A new challenge presented itself during the COVID WFH adjustment. Many clients and expat bankers have gone home to hunker down with their families or left home to hunker down in holiday homes. We now have the double challenge of clients in jurisdictions where the bankers are not licensed to make recommendations and bankers in jurisdictions where they are not licensed representatives of local legal entities.
Another COVID phenomenon is large population of global citizens being stuck in transit. I have 2 neighbours hosting house guests from Beijing during the public holidays before COVID. They are both PRC born academics who went to the US for their PhDs and PostDoc studies and eventually became US citizens. They moved back to China to be closer to family, travelling with US passports and tourist visa to enter China. With COVID lockdown Beijing doesn’t allow foreigners to enter, the 10-year visa granted to these Americans are no good now. Right now they are trapped in Hong Kong.

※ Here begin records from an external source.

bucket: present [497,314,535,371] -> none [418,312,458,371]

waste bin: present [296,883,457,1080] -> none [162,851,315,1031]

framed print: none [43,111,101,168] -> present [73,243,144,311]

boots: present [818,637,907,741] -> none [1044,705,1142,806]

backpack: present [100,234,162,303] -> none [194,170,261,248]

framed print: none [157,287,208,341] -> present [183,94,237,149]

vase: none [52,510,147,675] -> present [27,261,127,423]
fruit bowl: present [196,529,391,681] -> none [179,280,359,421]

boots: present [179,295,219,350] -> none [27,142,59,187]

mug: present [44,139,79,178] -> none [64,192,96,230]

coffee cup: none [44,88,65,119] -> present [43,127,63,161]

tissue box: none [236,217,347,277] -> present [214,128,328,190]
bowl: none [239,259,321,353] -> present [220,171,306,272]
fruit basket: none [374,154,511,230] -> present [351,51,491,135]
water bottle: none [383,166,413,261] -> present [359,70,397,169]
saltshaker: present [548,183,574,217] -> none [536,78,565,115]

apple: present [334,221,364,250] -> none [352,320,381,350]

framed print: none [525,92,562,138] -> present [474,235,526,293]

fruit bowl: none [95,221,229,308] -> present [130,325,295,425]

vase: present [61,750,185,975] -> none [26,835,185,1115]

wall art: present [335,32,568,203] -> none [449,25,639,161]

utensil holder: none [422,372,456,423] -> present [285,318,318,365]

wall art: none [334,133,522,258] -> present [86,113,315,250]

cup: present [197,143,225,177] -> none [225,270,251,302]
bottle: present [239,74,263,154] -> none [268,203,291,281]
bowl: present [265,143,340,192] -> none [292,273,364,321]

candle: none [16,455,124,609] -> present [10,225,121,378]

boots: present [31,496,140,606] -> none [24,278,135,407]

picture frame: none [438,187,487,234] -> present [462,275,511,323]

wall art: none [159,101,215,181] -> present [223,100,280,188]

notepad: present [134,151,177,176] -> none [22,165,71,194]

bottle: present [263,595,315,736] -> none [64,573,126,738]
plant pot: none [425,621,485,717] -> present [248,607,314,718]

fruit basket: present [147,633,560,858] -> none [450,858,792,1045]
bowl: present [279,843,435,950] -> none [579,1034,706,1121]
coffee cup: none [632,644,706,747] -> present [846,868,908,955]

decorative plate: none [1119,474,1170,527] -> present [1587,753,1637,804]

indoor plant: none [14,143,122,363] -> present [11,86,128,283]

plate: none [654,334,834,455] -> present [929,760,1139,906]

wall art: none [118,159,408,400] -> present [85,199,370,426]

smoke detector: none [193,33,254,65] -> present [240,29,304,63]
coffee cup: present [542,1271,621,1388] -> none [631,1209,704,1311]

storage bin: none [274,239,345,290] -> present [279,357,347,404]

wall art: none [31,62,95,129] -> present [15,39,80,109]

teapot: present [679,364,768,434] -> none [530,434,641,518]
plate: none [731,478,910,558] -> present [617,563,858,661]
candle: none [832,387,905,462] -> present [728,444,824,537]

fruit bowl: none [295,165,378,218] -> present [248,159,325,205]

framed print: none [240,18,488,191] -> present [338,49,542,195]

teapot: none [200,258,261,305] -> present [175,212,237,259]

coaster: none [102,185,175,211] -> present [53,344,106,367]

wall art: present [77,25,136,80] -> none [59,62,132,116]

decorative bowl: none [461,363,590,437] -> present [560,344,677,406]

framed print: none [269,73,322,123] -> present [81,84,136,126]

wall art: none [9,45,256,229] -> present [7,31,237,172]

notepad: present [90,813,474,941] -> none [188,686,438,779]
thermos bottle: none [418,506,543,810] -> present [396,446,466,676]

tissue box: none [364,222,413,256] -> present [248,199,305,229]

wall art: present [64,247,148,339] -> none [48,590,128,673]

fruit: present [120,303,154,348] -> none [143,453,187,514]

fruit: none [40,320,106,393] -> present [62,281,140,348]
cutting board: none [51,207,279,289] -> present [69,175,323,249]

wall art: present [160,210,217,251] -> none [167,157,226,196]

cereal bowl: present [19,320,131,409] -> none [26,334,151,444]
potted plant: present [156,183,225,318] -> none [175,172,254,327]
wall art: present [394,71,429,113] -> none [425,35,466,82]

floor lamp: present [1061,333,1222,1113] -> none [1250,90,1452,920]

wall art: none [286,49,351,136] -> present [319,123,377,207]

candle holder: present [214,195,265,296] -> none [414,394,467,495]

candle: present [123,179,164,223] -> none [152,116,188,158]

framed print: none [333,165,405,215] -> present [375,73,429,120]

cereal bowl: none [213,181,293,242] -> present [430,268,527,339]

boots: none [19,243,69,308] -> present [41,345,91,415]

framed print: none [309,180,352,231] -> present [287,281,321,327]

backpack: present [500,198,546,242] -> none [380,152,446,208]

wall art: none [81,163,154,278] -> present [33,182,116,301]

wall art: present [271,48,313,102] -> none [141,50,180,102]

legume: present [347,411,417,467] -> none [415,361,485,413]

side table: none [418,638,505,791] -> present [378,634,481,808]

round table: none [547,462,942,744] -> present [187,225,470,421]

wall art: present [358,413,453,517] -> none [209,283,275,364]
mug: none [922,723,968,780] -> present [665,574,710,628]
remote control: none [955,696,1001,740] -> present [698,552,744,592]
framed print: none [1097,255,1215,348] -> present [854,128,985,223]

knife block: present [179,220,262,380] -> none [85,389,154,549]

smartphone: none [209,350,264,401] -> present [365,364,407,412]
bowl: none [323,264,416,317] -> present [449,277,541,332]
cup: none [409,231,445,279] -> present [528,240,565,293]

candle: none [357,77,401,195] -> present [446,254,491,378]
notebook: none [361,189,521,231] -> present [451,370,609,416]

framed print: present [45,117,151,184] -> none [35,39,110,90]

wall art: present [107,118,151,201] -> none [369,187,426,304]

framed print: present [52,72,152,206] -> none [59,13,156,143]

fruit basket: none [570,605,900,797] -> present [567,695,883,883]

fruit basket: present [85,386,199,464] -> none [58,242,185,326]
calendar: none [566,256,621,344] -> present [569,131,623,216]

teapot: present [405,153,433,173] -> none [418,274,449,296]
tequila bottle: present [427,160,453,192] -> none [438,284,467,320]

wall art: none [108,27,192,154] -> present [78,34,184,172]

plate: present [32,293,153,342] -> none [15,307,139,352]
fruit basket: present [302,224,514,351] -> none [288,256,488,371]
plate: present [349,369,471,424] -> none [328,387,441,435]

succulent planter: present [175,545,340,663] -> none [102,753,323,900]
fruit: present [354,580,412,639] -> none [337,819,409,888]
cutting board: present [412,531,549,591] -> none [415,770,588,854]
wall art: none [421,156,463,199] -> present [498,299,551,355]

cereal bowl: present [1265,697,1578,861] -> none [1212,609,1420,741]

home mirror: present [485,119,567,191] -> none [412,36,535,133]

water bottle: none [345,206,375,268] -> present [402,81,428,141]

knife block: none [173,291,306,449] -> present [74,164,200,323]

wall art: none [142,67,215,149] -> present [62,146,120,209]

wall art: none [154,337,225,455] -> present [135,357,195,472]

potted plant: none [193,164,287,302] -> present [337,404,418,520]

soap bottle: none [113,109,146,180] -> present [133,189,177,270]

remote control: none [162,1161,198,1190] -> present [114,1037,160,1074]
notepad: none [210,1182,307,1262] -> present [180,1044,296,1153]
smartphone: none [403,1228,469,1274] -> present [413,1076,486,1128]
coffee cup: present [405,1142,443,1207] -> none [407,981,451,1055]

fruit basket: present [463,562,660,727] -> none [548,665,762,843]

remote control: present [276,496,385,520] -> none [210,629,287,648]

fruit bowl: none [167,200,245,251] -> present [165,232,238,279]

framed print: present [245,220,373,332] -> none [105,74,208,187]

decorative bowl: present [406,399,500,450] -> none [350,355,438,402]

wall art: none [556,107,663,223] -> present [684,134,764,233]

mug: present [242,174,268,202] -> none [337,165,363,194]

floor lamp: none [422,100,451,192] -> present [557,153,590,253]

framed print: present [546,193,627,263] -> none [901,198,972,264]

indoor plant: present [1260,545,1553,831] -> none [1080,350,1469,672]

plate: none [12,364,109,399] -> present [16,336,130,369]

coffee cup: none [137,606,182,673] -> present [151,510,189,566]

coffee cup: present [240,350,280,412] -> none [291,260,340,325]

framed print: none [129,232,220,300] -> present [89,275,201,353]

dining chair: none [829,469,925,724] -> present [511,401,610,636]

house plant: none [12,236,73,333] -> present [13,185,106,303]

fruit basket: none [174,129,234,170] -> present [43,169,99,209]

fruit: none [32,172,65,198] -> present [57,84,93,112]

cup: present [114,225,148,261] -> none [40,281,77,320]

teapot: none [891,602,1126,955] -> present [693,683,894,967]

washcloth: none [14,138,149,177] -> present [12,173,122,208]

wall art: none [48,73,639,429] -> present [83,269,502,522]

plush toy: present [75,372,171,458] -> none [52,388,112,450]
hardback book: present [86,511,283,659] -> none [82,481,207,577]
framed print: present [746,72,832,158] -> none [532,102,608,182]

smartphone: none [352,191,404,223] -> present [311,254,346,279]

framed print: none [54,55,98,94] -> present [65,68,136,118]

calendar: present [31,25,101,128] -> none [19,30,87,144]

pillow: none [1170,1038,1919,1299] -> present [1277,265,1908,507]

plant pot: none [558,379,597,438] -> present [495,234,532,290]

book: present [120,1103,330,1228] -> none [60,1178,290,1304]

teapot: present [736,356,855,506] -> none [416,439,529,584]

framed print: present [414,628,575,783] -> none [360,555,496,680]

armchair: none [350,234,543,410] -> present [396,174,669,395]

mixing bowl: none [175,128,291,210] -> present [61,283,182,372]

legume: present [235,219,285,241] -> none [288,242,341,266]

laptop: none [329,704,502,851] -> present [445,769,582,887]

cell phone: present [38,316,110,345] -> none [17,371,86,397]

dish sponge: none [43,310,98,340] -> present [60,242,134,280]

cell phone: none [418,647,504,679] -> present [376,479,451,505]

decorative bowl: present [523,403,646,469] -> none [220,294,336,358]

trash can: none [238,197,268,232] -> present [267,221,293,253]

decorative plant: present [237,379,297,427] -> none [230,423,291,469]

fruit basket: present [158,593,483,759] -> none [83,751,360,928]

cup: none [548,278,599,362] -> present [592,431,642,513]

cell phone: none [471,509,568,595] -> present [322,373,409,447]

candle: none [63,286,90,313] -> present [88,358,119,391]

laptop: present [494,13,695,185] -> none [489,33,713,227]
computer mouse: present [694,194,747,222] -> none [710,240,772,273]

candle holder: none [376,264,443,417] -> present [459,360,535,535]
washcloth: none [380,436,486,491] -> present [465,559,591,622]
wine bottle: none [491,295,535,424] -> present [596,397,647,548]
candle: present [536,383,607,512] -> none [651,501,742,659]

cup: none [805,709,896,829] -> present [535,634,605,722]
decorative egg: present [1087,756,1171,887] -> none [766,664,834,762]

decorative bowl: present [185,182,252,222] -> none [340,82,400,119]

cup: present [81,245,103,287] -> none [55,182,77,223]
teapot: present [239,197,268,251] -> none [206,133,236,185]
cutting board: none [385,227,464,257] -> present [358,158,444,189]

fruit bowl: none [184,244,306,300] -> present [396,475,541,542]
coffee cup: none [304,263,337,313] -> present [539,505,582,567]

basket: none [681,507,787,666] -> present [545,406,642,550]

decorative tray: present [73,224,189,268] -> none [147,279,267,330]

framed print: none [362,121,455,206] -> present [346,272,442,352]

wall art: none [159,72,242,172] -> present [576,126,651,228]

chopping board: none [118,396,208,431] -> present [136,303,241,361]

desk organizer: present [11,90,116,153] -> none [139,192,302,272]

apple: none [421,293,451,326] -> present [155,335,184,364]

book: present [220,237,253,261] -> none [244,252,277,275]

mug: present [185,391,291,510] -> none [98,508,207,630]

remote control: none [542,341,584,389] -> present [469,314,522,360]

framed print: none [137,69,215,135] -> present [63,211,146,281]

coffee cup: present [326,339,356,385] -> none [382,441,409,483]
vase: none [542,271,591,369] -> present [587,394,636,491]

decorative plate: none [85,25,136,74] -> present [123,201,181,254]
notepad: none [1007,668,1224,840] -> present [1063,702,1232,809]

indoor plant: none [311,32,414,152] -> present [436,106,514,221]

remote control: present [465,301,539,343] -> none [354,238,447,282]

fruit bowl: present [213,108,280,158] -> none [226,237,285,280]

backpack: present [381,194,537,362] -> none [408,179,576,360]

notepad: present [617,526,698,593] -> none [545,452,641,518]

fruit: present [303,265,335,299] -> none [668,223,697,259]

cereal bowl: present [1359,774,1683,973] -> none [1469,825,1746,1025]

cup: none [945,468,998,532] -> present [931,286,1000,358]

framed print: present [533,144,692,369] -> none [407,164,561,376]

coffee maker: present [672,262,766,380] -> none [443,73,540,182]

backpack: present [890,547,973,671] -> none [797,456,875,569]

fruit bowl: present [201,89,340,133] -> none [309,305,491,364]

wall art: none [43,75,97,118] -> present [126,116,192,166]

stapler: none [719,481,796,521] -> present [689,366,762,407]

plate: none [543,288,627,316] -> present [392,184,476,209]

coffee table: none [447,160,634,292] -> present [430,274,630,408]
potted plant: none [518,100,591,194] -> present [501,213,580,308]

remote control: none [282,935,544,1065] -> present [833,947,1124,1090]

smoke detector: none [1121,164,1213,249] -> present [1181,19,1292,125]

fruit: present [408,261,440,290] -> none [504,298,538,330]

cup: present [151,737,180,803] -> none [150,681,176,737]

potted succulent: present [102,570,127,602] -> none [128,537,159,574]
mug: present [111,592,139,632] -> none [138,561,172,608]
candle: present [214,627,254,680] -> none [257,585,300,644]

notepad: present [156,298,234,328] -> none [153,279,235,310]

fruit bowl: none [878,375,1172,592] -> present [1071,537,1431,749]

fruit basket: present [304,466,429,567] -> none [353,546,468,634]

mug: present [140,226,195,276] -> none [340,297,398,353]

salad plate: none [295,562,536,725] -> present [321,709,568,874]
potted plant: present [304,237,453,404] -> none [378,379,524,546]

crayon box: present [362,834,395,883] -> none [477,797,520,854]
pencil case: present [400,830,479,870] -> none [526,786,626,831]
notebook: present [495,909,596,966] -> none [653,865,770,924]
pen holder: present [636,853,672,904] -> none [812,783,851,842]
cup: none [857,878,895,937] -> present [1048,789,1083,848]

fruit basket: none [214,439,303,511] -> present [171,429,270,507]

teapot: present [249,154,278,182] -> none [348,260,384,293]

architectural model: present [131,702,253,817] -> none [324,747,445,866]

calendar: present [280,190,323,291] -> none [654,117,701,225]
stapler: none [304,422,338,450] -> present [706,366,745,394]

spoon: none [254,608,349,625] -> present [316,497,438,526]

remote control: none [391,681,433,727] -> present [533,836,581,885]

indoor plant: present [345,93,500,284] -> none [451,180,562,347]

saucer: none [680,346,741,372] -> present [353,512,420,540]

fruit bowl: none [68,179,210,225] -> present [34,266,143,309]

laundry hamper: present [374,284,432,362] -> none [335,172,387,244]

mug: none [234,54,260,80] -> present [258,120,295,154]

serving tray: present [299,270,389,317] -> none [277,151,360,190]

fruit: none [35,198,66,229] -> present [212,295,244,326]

Covid might be the wrath of nature we didn’t anticipate. But we can definitely anticipate that people need to have human connections; and if their most important connections are scattered around the world, they will just have to travel. There’s nothing scary about doing cross border business; what’s scary is not wanting to define a framework and setting up infrastructure for it. In a world where everyone can establish connections with perfect strangers who share their hobbies and beliefs on digital platforms, the elites and well-endowed need to consult bankers and lawyers before they travel. How will we continue to serve the banking needs of the jet set? If we choose to let xenophobia consume us and drop our clients the minute they land in an unfriendly jurisdiction, we will quickly lose them all to to the robo-advisor who enjoys no citizenship and carries no securities advisory license.